[[ PASSAGE FOR REVIEW open ]]
VII. COMOEDIA FINITA: 1824–27

He quarreled with Schindler and other friends about the small share (420 florins) they gave him of the 2,200 taken at the concert; he charged them with cheating him; they left him solitary now except for the occasional presence of his nephew, whose attempt at suicide (1826) topped the inspired bear’s cup of grief. It was in those years that he wrote the last five of his sixteen quartets.

The spark for these labors had come in 1823 from the offer of Prince Nikolai Golitsyn to pay “any sum demanded” for one, two, or three quartets to be dedicated to him. Beethoven agreed, for fifty ducats each. Those three (Opp. 127, 130, and 132), and Opp. 131 and 135, constitute the terminal quartets whose mysterious strangeness has ensured their fame. Opus 130 was privately played in 1826, to the avowed delight of the listeners, except that the performers found the fourth movement beyond their powers; Beethoven wrote a simpler finale. The rejected movement is now offered as “Grosse Fugue,” Opus 133, which a Beethoven scholar bravely interprets as expressing the composer’s final philosophy: Life and reality are composed of inseparable opposites—good and evil, joy and sorrow, health and sickness, birth and death; and wisdom will adjust itself to them as the inescapable essence of life. Most highly praised of the five, and considered by Beethoven to be his greatest quartet, is Opus 131 in C Sharp Minor, finished on August 7, 1826; here, we are told, “the mystical vision is most perfectly sustained.”48 Heard again recently, it seemed to be a long weird wail, the pitiful moaning of a mortally wounded animal. The last of the five, Opus 135, states a motto for its final movement: Muss es sein?(Must it be?), and gives the answer: Es muss sein.
[[ PASSAGE FOR REVIEW closed ]]
[[ DATA EXTRACT open ]]
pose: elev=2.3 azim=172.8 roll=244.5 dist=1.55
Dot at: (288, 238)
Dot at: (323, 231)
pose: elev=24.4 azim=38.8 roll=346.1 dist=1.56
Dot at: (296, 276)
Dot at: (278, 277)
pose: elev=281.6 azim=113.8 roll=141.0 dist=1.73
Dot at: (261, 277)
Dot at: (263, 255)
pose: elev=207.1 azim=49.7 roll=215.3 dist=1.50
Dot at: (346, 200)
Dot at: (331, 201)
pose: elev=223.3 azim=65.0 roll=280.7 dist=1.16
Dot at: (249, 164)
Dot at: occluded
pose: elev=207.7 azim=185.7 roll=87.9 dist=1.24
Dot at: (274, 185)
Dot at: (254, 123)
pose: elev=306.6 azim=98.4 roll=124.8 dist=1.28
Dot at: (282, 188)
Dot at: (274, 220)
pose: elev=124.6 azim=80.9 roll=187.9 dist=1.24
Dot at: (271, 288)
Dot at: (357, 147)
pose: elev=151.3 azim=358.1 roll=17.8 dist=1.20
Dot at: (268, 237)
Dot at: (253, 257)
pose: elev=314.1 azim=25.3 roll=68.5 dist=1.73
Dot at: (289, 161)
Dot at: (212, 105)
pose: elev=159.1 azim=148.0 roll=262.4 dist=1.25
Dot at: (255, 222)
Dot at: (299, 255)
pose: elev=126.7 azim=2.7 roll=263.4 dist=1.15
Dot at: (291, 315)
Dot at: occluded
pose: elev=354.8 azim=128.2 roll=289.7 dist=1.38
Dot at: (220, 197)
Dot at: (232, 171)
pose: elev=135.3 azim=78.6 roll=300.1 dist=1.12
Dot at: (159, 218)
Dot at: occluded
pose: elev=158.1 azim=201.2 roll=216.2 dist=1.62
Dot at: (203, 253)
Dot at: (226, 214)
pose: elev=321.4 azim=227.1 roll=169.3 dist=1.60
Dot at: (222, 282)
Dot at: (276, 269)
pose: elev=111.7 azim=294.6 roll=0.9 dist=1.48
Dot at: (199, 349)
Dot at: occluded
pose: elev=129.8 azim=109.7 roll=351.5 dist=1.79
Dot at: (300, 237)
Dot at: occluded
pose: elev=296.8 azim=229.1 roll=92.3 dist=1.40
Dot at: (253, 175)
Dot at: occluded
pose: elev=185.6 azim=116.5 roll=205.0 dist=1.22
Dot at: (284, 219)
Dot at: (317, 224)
[[ DATA EXTRACT closed ]]
# REQUIRED TASKS
1) Give the opus numbers of the five late quartets that the passage on Beethoven's last years calls the terminal quartets.
2) In the passage on Beethoven's last years, what price did Beethoven set for each quartet he agreed to write for Prince Nikolai Golitsyn?
3) Continue the passage on Beethoven's last years, starting after its final sentence.
The data above comes from a separate source.

# ANSWERS PROVIDED
1) Opus 127, Opus 130, Opus 132, Opus 131, Opus 135

2) Fifty ducats each.

3)
On December 2, 1826, racked by a tearing cough, Beethoven asked for a doctor. Two of his former physicians refused to come.49 A third, Dr. Wawruch, came, and diagnosed pneumonia. Beethoven took to his bed. His brother Johann came to watch over him. Nephew Karl, with Beethoven’s blessing, left at the call of the Army. On January 11 Dr. Wawruch was joined by Dr. Malfatti. He prescribed frozen punch to help the patient sleep; Beethoven relished the liquor in it, and “abused the prescription.”50 Dropsy and jaundice developed; urine collected in Beethoven’s body instead of being excreted; twice he was tapped to release the fluid; he compared himself to a geyser.

Resolved to make no use of the bank shares—totaling ten thousand florins—which he had hidden for Karl, and faced by rapidly rising expenses, Beethoven wrote, on March 6, 1827, to Sir George Smart of London:

What is to become of me? What am I to live on until I have recovered my lost strength and can again earn my living by means of my pen? … I beg you to exert all your influence to induce the Philharmonic Society to carry out their former decision to give a concert for my benefit. My strength is not equal to saying anything more.51

The Society sent him a hundred pounds as an advance on the receipts of the proposed concert.

By March 16 the physicians agreed that Beethoven had not long to live. They and brother Johann asked his consent to summoning a priest. “I wish it,” he answered. His occasional bouts with God had been forgotten; his letter of March 14 shows him ready to accept whatever “God in His divine wisdom” might decree.52 On March 23 he received the last sacrament, apparently in a docile mood; his brother later reported that the dying man had said to him, “I thank you for this last service.”53 Soon after the ceremony Beethoven said to Schindler, “Comoedia finita est”—referring apparently not to the religious service but to life itself;54 the phrase was used in the classic Roman theater to announce the end of the play.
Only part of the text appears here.